15) The 5 States of the verb

Kotava have five states :

  • The Positive. It is the normal, usual state, that merely indicates an action is occuring. The positive state is understood and doesn’t have any specific mark.

  • The Affirmative. It is a strengthened positive that insists on the occuring of the action. Notion of ‘really’.
    It uses the adverb « en », which alone means « yes ».
  • The Unsettled. It is the notion of the ‘maybe’, the possible
    It uses the adverb « rotir » (maybe).
  • The Negative. The action does not occur, without a particular insistance.
    It uses the adverbs « me », « mea » and « men », (not, not … anymore, not … yet).
  • The Oppositive. It is opposed to the affirmative. The action does not occur and everything is precisely done so that it does not. It uses the adverb « vol » (roughly ‘on the contrary’).
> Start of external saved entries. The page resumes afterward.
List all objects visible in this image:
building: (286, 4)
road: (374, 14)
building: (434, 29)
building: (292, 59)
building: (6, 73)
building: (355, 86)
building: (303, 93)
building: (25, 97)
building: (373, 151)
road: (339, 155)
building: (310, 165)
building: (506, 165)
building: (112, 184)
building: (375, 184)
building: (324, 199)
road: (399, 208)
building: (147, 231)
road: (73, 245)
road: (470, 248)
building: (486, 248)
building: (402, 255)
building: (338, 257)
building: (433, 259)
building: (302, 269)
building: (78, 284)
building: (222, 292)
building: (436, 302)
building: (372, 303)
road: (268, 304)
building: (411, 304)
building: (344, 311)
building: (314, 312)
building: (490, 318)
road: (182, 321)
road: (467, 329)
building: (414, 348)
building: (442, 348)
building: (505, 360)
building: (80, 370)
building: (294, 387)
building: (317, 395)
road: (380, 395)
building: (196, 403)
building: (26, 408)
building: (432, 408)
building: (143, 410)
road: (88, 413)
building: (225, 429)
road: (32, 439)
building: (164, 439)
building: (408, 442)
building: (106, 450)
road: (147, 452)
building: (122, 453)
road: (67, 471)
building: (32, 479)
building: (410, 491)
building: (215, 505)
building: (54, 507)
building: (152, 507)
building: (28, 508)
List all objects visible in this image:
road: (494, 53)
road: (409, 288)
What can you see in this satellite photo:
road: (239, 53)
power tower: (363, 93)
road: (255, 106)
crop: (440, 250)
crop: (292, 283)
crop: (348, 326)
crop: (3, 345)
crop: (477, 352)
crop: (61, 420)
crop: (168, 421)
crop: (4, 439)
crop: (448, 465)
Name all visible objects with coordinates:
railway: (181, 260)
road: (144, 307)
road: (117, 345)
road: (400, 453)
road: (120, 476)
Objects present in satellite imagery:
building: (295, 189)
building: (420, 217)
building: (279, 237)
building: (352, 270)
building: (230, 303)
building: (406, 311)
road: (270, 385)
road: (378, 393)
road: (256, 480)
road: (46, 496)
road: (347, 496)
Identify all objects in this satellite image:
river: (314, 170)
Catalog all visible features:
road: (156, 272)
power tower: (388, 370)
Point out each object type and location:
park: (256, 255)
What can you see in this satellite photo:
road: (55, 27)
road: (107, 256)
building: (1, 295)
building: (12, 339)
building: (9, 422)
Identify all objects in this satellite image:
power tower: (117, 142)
16) The 7 modalties of the verb

Kotava has an original modalties system, which allows to express for every verb notions that are often rendered by separate and complexe constructions in other languages. There are sixmodalties :

  • The Effective. The effective. It is the main modalties of a verb. It is understood and does not bear any specific mark. A basic verbal form will always be in the effective. It indicates what is occuring basically.
    It exists in all the verbal forms by definition.

  • The Possibilitive. It is the modalty which expresses that an action may occur, that it is possible.
    It exists in all the verbal forms and uses prefix on the verbal radical « ro ()– ».
  • The Obligative. It indicates that the action must be done, that it is necessary
    It exists in all the verbal forms and uses prefix on the verbal radical « go ()– ».
  • The Abilitive. It indicates that you are able to do something.
    It exists in all the verbal forms and uses prefix on the verbal radical « gru ()– ».
  • The Willing. It is the modalty which indicates that you want to do an action.
    Toutes les formes verbales sont susceptibles d’être affectées de la modalité volitive.
    It exists in all the verbal forms and uses prefix on the verbal radical « dju ()– ».
  • The Usual. It is the modalty which indicates that you are used to doing something.
    It exists in all the verbal forms and uses prefix on the verbal radical « gi ()– ».
  • The Absolutive. It is the modalty which indicates that an action or a fact is something constant, especially physical truthes or scientific premises.
    It exists in all the verbal forms and uses prefix on the verbal radical « so ()– ».

17) The Movement verbs

In Kotava, some verbs called movement verbs, can be made up with any locative preposition (in any form). This way, all kinds of subtleties and precisions you can think of can be expressed.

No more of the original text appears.